## 任务说明:
1/ 根据 VERL 实用工具文档，调用 copy_to_local 时如果 cache_dir 为 None，文件会缓存到哪里？
2/ VERL 实用工具文档介绍 Tracking 类时提到了哪些追踪后端？请全部列出。

____ 所给文本

实用工具

最后更新时间：05/19/2025（API 文档字符串是自动生成的）。

本节介绍 VERL 库中的实用函数和类。

Python 函数式工具

Contain small python utility functions

verl.utils.py_functional.append_to_dict(data: dict, new_data: dict, prefix: str = '')[source]

Append values from new_data to lists in data.

For each key in new_data, this function appends the corresponding value to a list stored under the same key in data. If the key doesn’t exist in data, a new list is created.

Parameters:

data (Dict) – The target dictionary containing lists as values.
new_data (Dict) – The source dictionary with values to append.

Returns:

The function modifies data in-place.

Return type:

None

文件系统工具

File-system agnostic IO APIs

verl.utils.fs.copy_to_local(src: str, cache_dir=None, filelock='.file.lock', verbose=False, always_recopy=False, use_shm: bool = False) → str[source]

Copy files/directories from HDFS to local cache with validation.

Parameters:

src (str) – Source path - HDFS path (hdfs://…), local filesystem path, or Hugging Face model ID
cache_dir (str, optional) – Local directory for cached files. Uses system tempdir if None
filelock (str) – Base name for file lock. Defaults to “.file.lock”
verbose (bool) – Enable copy operation logging. Defaults to False
always_recopy (bool) – Force fresh copy ignoring cache. Defaults to False
use_shm (bool) – Enable shared memory copy. Defaults to False

Returns:

Local filesystem path to copied resource

Return type:

str

追踪工具

A unified tracking interface that supports logging data to different backend

class verl.utils.tracking.Tracking(project_name, experiment_name, default_backend: str | list[str] = 'console', config=None)[source]

A unified tracking interface for logging experiment data to multiple backends.

This class provides a centralized way to log experiment metrics, parameters, and artifacts to various tracking backends including WandB, MLflow, SwanLab, TensorBoard, and console.

supported_backend: List of supported tracking backends.

logger: Dictionary of initialized logger instances for each backend.

指标工具

verl.utils.metric.reduce_metrics(metrics: dict[str, list[Any]]) → dict[str, Any][source]

Reduces a dictionary of metric lists by computing the mean, max, or min of each list. The reduce operation is determined by the key name: - If the key contains “max”, np.max is used - If the key contains “min”, np.min is used - Otherwise, np.mean is used

Parameters:: metrics – A dictionary mapping metric names to lists of metric values.
Returns:: A dictionary with the same keys but with each list replaced by its reduced value.

Example

>>> metrics = {
...     "loss": [1.0, 2.0, 3.0],
...     "accuracy": [0.8, 0.9, 0.7],
...     "max_reward": [5.0, 8.0, 6.0],
...     "min_error": [0.1, 0.05, 0.2]
... }
>>> reduce_metrics(metrics)
{"loss": 2.0, "accuracy": 0.8, "max_reward": 8.0, "min_error": 0.05}

检查点管理

verl.utils.checkpoint.checkpoint_manager.find_latest_ckpt_path(path, directory_format='global_step_{}')[source]

Return the most recent checkpoint directory based on a tracker file.

Parameters:

path (str) – Base directory containing the checkpoint tracker.

________
____ 材料摘录

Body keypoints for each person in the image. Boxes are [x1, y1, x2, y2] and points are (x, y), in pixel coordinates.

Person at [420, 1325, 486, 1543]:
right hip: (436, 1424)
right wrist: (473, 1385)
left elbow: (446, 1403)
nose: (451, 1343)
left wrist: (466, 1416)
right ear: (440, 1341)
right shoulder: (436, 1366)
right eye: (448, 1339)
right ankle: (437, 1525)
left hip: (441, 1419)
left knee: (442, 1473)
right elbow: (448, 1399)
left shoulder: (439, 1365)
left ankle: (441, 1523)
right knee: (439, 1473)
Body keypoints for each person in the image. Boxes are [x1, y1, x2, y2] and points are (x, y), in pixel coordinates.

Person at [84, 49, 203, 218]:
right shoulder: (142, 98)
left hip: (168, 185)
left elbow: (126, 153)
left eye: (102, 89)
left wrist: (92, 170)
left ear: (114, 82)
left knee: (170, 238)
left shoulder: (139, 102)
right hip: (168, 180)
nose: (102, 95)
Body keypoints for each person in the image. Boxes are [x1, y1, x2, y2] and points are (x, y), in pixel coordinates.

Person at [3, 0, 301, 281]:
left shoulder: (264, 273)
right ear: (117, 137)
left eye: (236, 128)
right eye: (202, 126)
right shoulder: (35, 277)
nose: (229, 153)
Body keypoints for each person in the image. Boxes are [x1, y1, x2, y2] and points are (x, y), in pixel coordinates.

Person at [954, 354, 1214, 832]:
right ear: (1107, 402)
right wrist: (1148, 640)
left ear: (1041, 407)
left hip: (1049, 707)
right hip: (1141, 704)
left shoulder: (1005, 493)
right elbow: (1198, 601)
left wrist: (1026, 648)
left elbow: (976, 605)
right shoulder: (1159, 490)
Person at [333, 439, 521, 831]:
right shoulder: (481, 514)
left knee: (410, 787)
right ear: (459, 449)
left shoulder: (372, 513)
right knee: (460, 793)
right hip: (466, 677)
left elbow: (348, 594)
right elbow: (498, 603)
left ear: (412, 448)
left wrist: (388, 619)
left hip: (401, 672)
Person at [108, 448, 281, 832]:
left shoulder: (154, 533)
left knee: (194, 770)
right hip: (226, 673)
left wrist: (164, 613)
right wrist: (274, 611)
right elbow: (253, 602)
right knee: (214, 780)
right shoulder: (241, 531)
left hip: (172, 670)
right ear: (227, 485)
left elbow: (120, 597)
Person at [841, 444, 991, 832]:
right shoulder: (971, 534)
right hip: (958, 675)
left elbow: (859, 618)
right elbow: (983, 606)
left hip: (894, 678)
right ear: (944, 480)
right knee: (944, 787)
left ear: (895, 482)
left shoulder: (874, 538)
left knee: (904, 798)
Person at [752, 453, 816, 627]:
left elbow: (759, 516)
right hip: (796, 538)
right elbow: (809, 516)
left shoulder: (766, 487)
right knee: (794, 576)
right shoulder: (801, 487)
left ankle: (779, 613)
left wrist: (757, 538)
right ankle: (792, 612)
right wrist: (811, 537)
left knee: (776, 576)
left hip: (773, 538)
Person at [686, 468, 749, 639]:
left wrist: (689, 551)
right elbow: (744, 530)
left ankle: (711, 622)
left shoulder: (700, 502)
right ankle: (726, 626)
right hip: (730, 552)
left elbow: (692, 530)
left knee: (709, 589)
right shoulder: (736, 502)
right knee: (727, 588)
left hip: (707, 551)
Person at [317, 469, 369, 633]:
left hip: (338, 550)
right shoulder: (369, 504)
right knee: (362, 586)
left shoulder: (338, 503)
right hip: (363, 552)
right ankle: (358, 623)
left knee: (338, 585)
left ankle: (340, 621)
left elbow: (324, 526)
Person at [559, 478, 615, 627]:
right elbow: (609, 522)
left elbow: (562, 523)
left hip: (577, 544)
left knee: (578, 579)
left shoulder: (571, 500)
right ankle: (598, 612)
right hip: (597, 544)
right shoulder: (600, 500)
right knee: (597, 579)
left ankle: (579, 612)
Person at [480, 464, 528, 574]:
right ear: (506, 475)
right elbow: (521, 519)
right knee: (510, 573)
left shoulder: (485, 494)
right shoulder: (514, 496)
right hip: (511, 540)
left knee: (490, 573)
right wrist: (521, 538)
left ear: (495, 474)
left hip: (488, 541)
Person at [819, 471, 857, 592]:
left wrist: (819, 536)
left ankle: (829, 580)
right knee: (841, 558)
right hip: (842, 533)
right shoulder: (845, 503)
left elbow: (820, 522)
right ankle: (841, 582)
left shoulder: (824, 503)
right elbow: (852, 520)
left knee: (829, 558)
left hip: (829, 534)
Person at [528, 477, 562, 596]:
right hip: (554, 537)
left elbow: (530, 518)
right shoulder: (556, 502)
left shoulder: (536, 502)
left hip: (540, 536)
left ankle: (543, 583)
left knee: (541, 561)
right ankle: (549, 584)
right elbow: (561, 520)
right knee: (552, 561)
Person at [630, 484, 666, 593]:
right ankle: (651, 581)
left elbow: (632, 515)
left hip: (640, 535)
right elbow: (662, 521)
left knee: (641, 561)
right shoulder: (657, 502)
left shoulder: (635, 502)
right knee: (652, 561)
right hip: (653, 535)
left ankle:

________

## 各题解答:
1/ 缓存到系统临时目录（system tempdir）。

2/ WandB、MLflow、SwanLab、TensorBoard、console